ADATS realises that grit and determination alone are not enough. Own efforts would go so far and no further. Small and poor peasant families do not have the financial resources for capex and also to tide over unpredictable weather variances.
After critically analysing our 25 year long experience, we adopted a 5 year strategic plan in September 2019 in order to scale-up proven and demonstrated climate resilient alternatives to subsistence cultivation using farm forestry that sequesters GHG and provides livelihood opportunities to local communities, as an altered land-use practice, and integrating small and poor peasant families into the climate friendly new-age economy of tomorrow.
After seeing the flow of carbon revenue at the end of their 25 year long struggle, many more families decided not to wait till ADATS got external funding.

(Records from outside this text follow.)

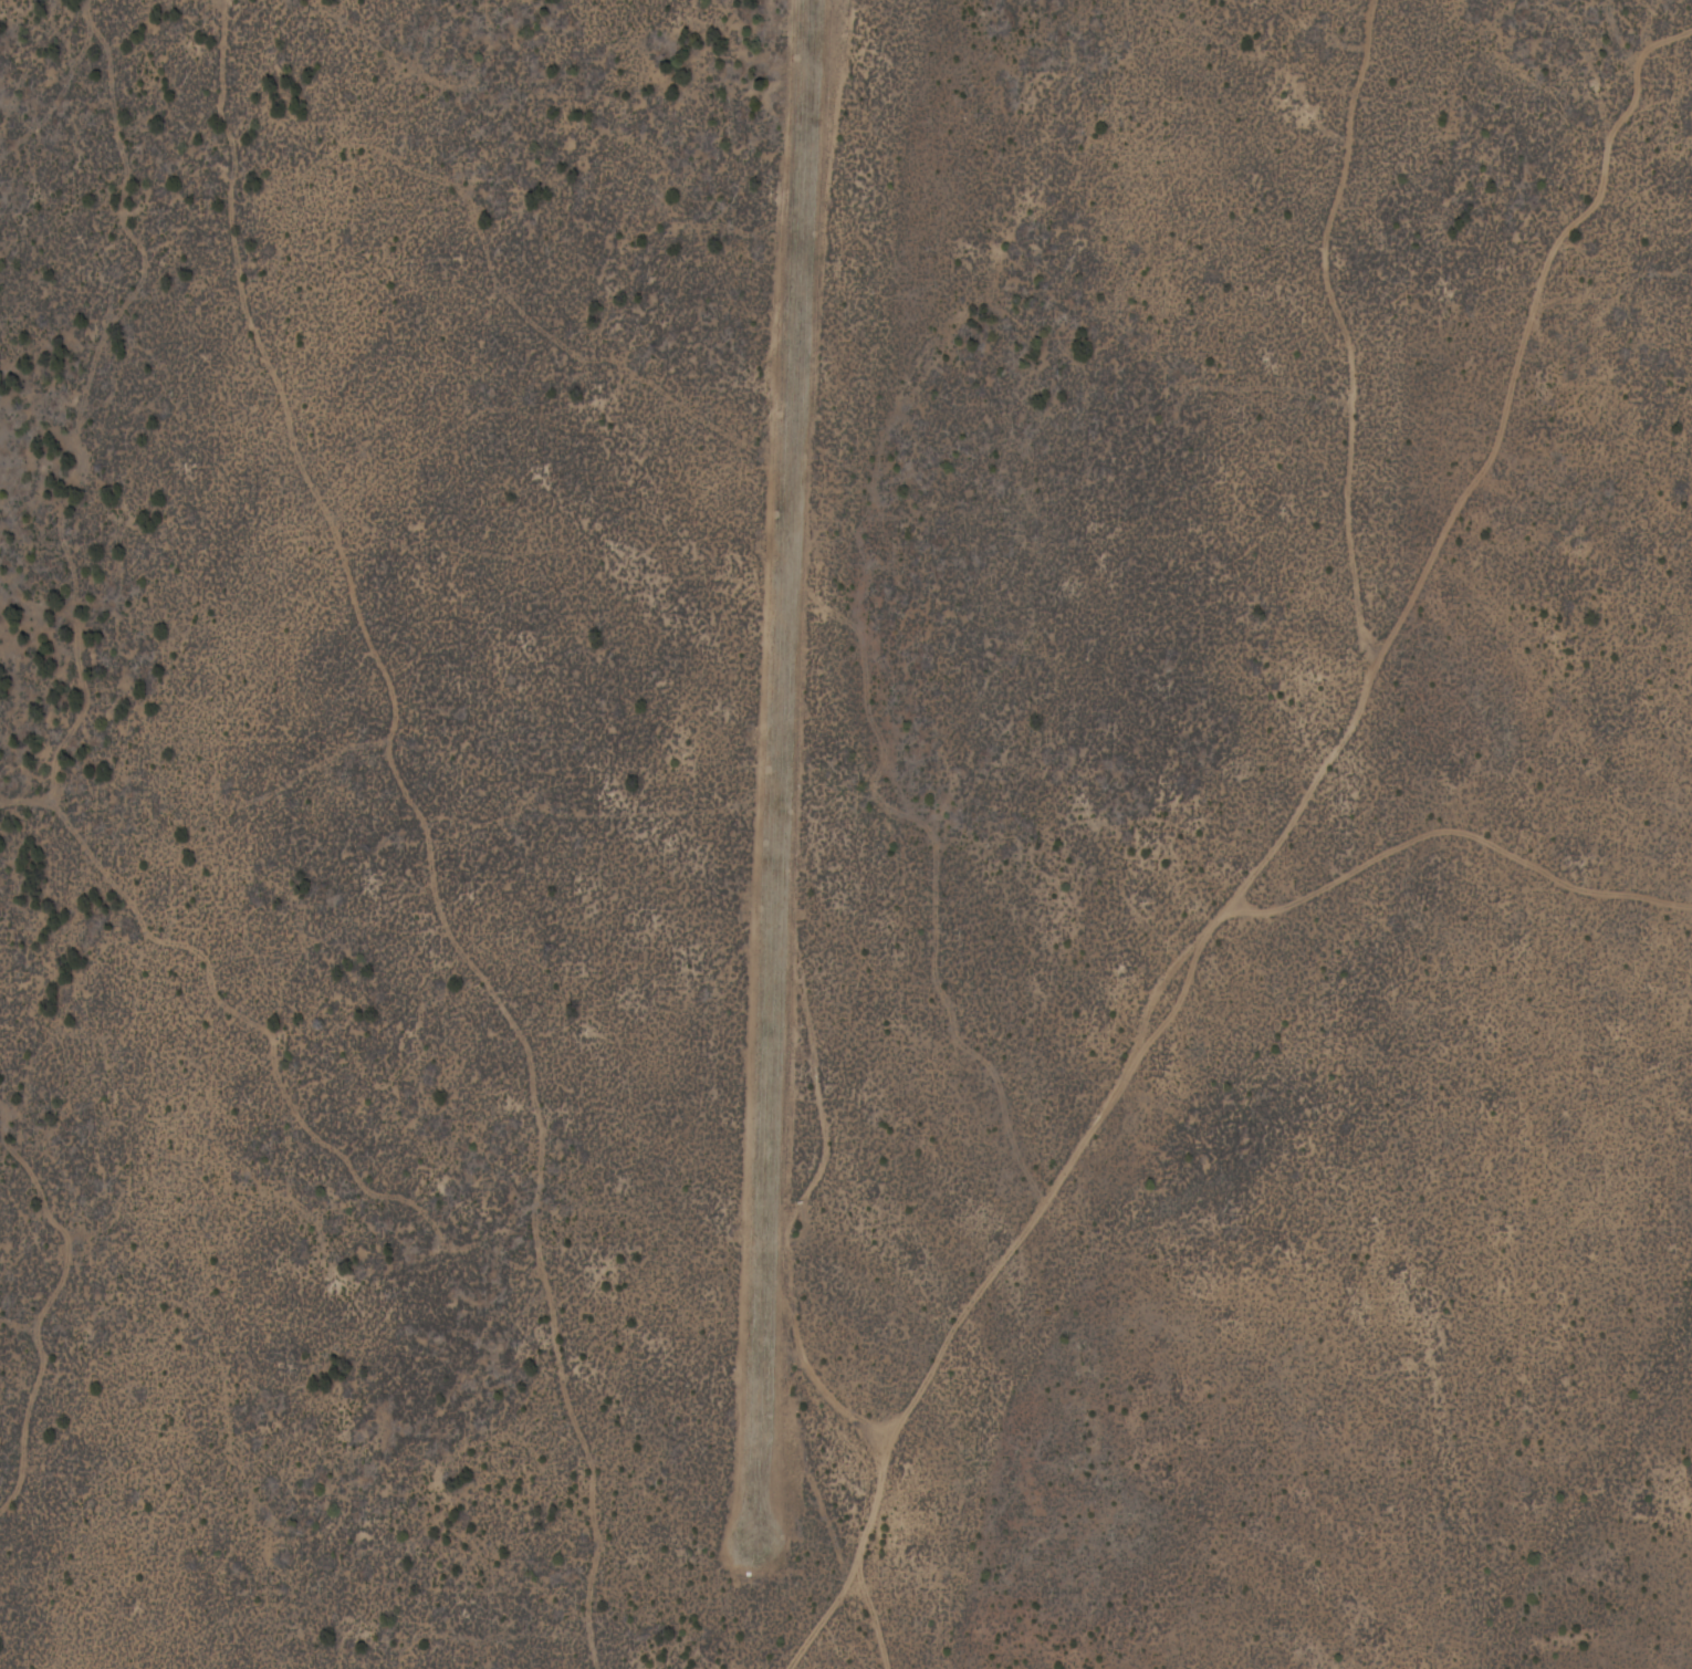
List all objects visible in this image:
airport runway: (781, 763)
road: (1329, 792)
road: (825, 844)
road: (850, 1624)

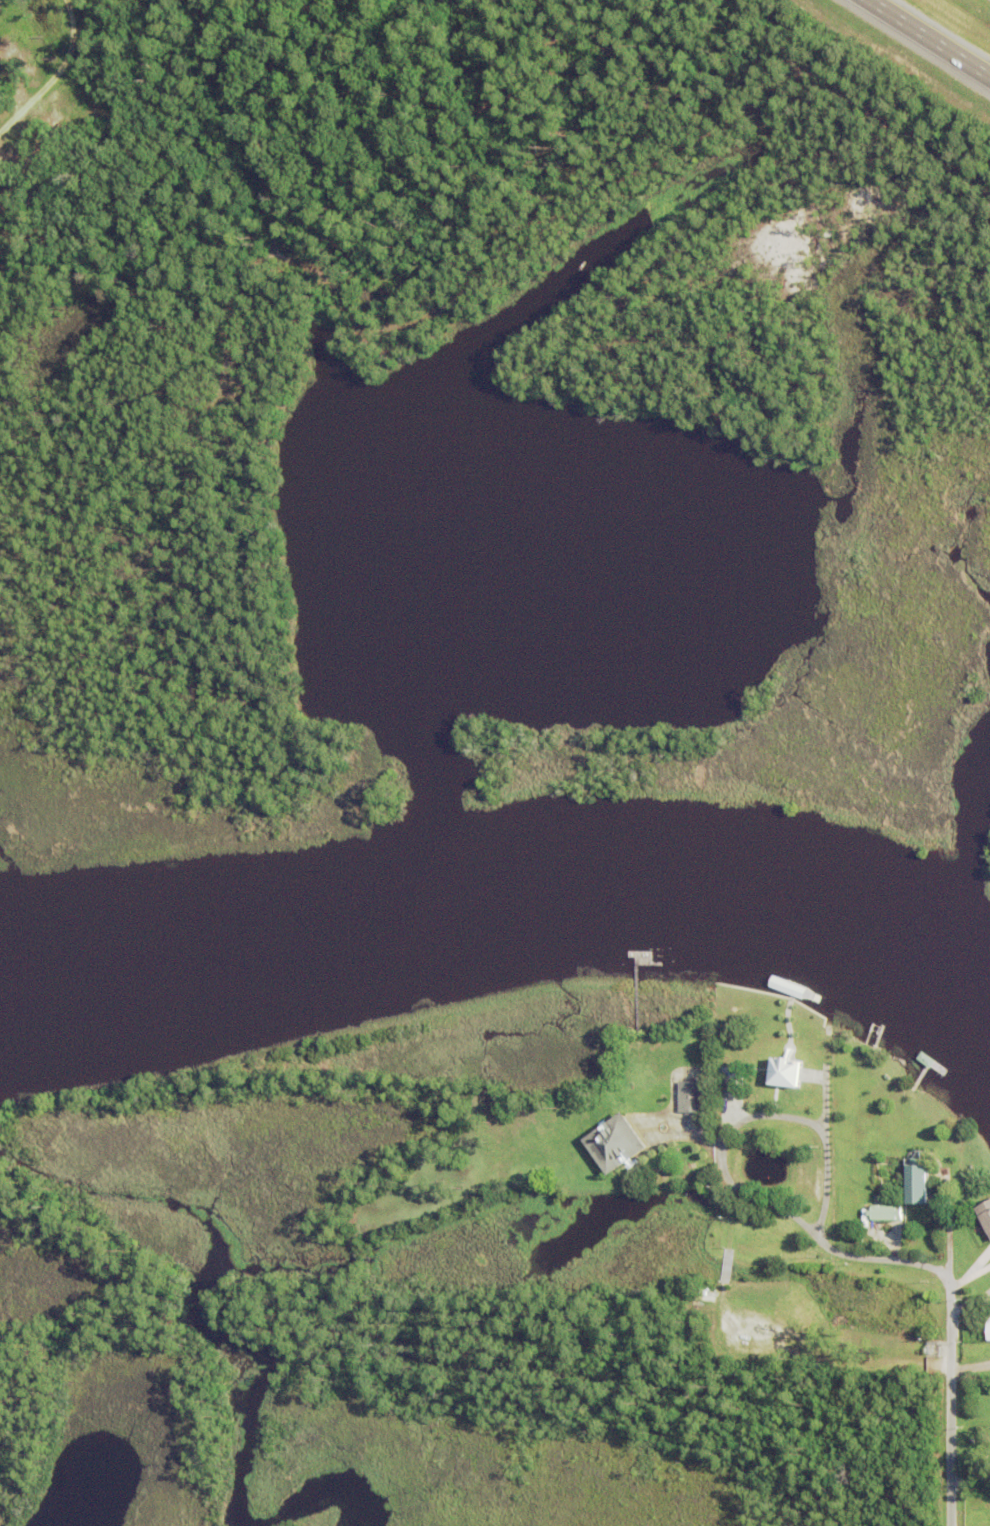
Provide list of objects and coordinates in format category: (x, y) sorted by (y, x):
road: (928, 40)
river: (507, 922)
building: (788, 988)
building: (927, 1060)
building: (787, 1073)
building: (732, 1080)
building: (692, 1098)
road: (748, 1117)
building: (617, 1145)
building: (918, 1184)
building: (888, 1214)
building: (986, 1215)
building: (861, 1220)
building: (861, 1239)
building: (989, 1326)
road: (951, 1327)

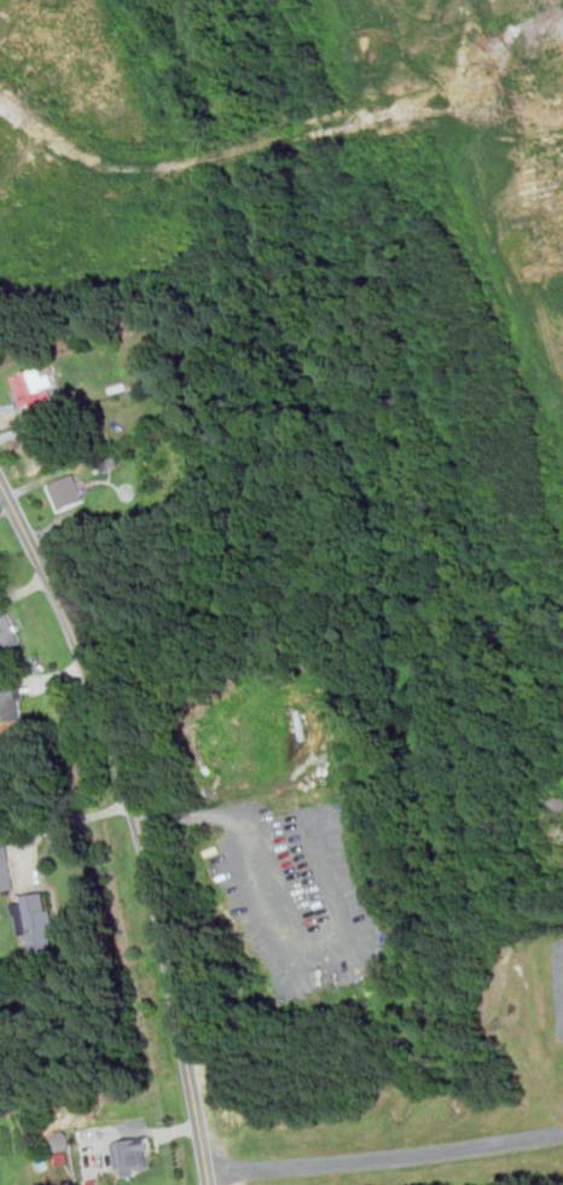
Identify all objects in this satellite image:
building: (37, 388)
building: (53, 446)
building: (68, 491)
building: (9, 631)
building: (12, 704)
road: (240, 811)
road: (70, 820)
road: (138, 821)
building: (6, 866)
building: (36, 921)
building: (62, 1139)
road: (385, 1154)
building: (135, 1155)

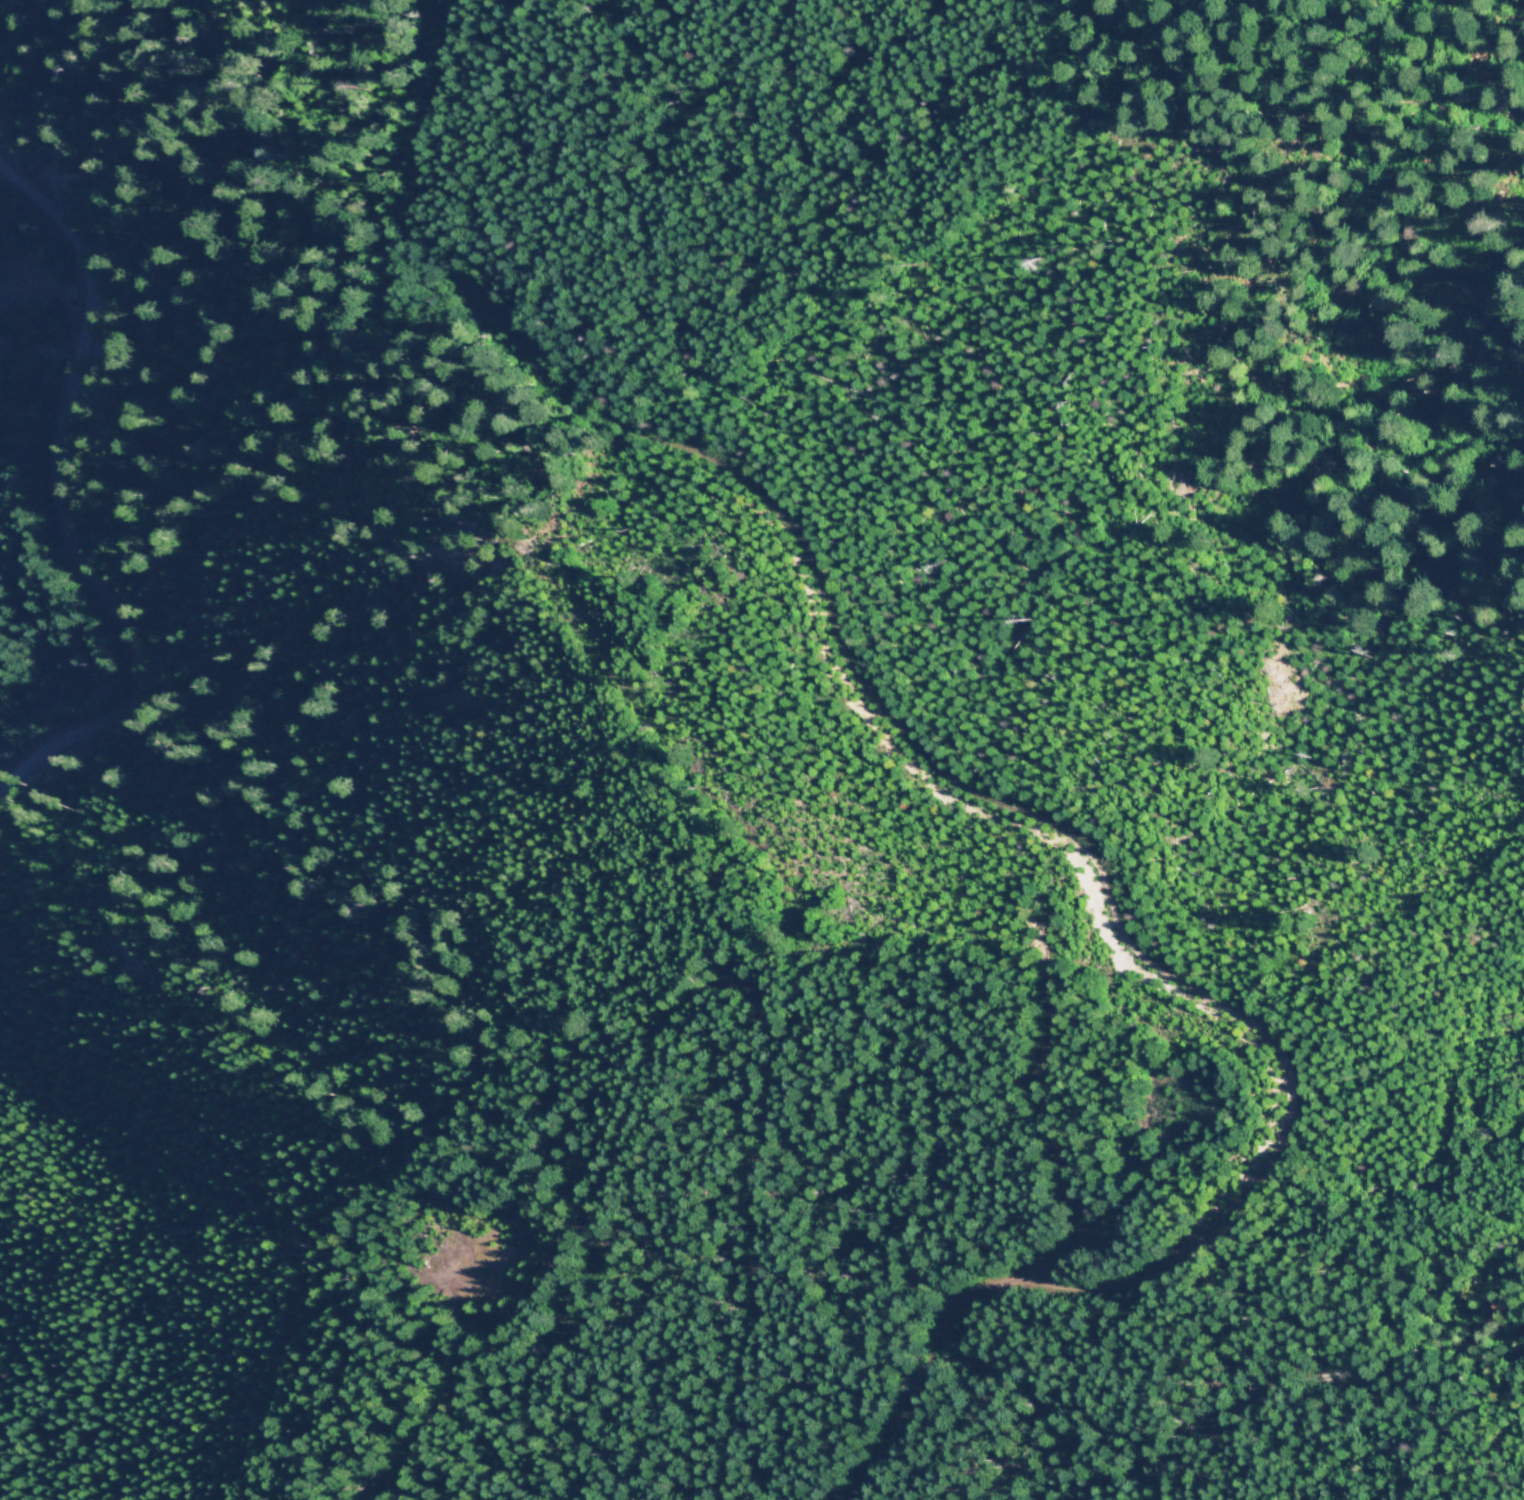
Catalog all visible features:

In 2019, another 250 farmers invested ₹ 45,03,125 of their own and planted 45,795 saplings on about 250 plots. They negotiated with MG-NREGA officials in their respective taluks, submitted necessary records, and applied for subsidies. A few got a part of their expenditure reimbursed; the rest are waiting for the pandemic to get over and regular government activities to resume.
SayTrees, a Bangalore based NGO who leverage CSR funds to create urban and rural forests, came forward to contribute to the heroic effort of Coolie Sangha families. In June 2020, immediately after the lockdown, they supplied 47,119 high quality fruit tree saplings which were planted on 286 discrete plots. In June 2021 they supplied yet another 1,04,976 for fresh planting as well as replacement. In 2022 they made another generous contribution of 52,598 high quality two-year old saplings.
The current (cumulative) Survival Rate is at 64% as on August 2022. For ADATS, the challenge still remains to find the Human, material and financial resources to continue support and quarterly monitoring of all 2,50,934 saplings/trees.
With the additional ₹ 4.4 crore distributed to 1,024 participating farmer families as carbon revenue in December 2021, interest in switching to farm forestry is bound to pick up even more.